**WRITTEN INSTRUCTION**: Copy every one of the records below word for word, leaving nothing out.

┌─ DATASET EXTRACT

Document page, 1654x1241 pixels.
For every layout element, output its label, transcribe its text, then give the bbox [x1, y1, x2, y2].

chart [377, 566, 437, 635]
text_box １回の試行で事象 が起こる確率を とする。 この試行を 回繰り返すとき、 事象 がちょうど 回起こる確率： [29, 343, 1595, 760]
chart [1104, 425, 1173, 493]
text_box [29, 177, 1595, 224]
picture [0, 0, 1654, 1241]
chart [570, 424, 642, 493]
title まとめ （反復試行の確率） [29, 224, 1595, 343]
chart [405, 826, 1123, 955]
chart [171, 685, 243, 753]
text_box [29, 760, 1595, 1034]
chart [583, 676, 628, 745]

└─

**RESPONSE TO THE TASK**:
Document page, 1654x1241 pixels.
For every layout element, output its label, transcribe its text, then give the bbox [x1, y1, x2, y2].

chart [377, 566, 437, 635]
text_box １回の試行で事象 が起こる確率を とする。 この試行を 回繰り返すとき、 事象 がちょうど 回起こる確率： [29, 343, 1595, 760]
chart [1104, 425, 1173, 493]
text_box [29, 177, 1595, 224]
picture [0, 0, 1654, 1241]
chart [570, 424, 642, 493]
title まとめ （反復試行の確率） [29, 224, 1595, 343]
chart [405, 826, 1123, 955]
chart [171, 685, 243, 753]
text_box [29, 760, 1595, 1034]
chart [583, 676, 628, 745]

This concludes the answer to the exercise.